### Exercise task
Write out, word for word, the lines of the material below, starting with the line that contains "order: Apiales" and going on through the line that contains "state / province: Colón". Include both of those lines.

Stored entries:
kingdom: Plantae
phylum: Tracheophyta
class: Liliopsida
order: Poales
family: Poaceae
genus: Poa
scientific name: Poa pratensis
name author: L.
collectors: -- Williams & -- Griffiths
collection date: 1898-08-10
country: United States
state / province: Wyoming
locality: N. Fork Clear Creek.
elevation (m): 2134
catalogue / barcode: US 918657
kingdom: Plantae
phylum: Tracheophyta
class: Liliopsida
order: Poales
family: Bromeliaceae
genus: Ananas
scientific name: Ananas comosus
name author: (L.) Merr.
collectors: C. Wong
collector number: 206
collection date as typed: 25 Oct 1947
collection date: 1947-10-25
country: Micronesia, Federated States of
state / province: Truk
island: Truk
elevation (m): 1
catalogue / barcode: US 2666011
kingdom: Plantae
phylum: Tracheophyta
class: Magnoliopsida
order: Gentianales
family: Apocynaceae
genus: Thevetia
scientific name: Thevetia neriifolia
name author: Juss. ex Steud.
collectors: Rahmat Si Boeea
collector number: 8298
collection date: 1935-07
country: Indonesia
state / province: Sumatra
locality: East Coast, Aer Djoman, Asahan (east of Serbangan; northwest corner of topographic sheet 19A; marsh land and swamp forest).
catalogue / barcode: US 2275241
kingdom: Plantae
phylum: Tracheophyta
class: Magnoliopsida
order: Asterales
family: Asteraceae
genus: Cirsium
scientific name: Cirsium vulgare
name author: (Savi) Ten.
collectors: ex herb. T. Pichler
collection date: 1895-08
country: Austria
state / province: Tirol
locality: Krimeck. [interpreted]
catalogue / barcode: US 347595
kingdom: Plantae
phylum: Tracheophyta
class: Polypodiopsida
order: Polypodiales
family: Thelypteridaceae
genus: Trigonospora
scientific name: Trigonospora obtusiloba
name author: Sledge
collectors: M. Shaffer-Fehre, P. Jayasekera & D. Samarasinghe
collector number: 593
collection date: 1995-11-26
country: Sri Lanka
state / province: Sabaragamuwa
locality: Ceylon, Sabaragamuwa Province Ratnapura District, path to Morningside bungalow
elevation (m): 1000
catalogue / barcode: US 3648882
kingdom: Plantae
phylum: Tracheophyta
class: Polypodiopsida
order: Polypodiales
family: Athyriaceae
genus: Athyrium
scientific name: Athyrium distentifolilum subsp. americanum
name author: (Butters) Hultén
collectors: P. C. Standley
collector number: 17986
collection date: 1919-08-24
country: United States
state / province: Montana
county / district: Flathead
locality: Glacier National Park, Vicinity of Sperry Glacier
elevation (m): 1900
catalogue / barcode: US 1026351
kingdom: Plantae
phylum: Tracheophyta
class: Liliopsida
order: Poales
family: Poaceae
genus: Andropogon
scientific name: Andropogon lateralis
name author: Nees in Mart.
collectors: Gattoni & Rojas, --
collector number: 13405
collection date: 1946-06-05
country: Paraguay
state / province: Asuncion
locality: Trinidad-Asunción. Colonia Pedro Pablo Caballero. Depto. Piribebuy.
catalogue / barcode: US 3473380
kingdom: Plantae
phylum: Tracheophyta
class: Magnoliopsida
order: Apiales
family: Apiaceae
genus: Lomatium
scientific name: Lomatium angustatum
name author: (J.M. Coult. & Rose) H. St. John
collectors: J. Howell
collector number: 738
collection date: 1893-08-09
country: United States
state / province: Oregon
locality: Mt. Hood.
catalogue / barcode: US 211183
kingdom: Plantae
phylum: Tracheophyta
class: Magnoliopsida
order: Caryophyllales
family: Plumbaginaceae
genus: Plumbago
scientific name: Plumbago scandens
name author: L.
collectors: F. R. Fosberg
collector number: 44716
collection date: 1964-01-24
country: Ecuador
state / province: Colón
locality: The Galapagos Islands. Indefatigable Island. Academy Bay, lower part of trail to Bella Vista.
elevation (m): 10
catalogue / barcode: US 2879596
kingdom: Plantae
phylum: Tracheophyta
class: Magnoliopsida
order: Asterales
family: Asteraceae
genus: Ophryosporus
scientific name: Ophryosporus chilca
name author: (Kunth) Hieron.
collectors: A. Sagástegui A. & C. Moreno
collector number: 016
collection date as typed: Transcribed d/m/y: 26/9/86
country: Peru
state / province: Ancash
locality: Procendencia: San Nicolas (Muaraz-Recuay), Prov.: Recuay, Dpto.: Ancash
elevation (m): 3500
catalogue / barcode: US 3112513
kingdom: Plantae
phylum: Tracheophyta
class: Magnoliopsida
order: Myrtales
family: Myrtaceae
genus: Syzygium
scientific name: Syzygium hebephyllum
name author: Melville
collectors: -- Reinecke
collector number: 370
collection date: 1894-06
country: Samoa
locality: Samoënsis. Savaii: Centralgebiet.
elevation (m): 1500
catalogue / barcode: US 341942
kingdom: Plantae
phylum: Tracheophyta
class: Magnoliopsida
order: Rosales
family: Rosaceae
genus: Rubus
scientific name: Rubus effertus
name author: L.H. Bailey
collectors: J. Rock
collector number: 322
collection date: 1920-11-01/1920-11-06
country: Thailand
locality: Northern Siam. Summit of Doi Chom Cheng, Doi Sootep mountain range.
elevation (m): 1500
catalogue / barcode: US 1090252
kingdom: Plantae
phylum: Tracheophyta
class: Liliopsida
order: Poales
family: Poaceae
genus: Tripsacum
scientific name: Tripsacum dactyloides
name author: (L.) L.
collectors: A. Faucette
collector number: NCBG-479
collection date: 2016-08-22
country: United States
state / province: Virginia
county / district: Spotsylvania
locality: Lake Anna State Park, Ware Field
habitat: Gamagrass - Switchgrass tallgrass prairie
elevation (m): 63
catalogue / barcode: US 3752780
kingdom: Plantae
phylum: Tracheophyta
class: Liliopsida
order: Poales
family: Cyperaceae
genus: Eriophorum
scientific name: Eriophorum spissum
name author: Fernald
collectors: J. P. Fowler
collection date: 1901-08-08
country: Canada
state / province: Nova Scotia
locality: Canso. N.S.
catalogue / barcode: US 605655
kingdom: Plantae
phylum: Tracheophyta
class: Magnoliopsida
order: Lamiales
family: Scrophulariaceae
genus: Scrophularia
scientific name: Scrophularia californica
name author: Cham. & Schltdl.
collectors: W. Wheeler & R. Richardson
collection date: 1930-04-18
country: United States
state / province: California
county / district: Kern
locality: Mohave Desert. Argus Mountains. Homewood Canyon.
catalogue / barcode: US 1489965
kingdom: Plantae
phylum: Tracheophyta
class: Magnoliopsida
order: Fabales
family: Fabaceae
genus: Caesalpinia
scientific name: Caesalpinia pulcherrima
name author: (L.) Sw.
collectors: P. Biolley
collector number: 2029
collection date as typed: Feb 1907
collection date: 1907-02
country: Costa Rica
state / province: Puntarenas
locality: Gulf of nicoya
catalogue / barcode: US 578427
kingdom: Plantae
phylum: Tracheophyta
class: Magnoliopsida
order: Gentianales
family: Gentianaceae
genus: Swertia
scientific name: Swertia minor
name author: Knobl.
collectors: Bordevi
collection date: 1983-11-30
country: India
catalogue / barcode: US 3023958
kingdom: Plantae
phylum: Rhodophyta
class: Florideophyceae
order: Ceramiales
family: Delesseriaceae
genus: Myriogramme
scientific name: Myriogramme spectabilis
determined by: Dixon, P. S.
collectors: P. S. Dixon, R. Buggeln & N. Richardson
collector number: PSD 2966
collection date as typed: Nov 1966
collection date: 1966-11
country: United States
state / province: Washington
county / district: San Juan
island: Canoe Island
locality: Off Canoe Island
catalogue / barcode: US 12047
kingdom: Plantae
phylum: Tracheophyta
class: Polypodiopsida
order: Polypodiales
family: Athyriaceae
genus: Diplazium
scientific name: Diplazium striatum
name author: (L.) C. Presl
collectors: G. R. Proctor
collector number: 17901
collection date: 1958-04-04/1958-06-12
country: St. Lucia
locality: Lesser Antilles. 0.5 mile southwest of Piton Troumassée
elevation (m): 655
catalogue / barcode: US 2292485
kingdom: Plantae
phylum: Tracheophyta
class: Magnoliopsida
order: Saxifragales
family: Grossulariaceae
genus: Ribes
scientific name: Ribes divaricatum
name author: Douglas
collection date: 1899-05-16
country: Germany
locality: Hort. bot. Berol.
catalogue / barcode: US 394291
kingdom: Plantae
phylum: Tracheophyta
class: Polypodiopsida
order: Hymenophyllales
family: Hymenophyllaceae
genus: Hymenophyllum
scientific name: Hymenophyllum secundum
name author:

### Correct output
order: Apiales
family: Apiaceae
genus: Lomatium
scientific name: Lomatium angustatum
name author: (J.M. Coult. & Rose) H. St. John
collectors: J. Howell
collector number: 738
collection date: 1893-08-09
country: United States
state / province: Oregon
locality: Mt. Hood.
catalogue / barcode: US 211183
kingdom: Plantae
phylum: Tracheophyta
class: Magnoliopsida
order: Caryophyllales
family: Plumbaginaceae
genus: Plumbago
scientific name: Plumbago scandens
name author: L.
collectors: F. R. Fosberg
collector number: 44716
collection date: 1964-01-24
country: Ecuador
state / province: Colón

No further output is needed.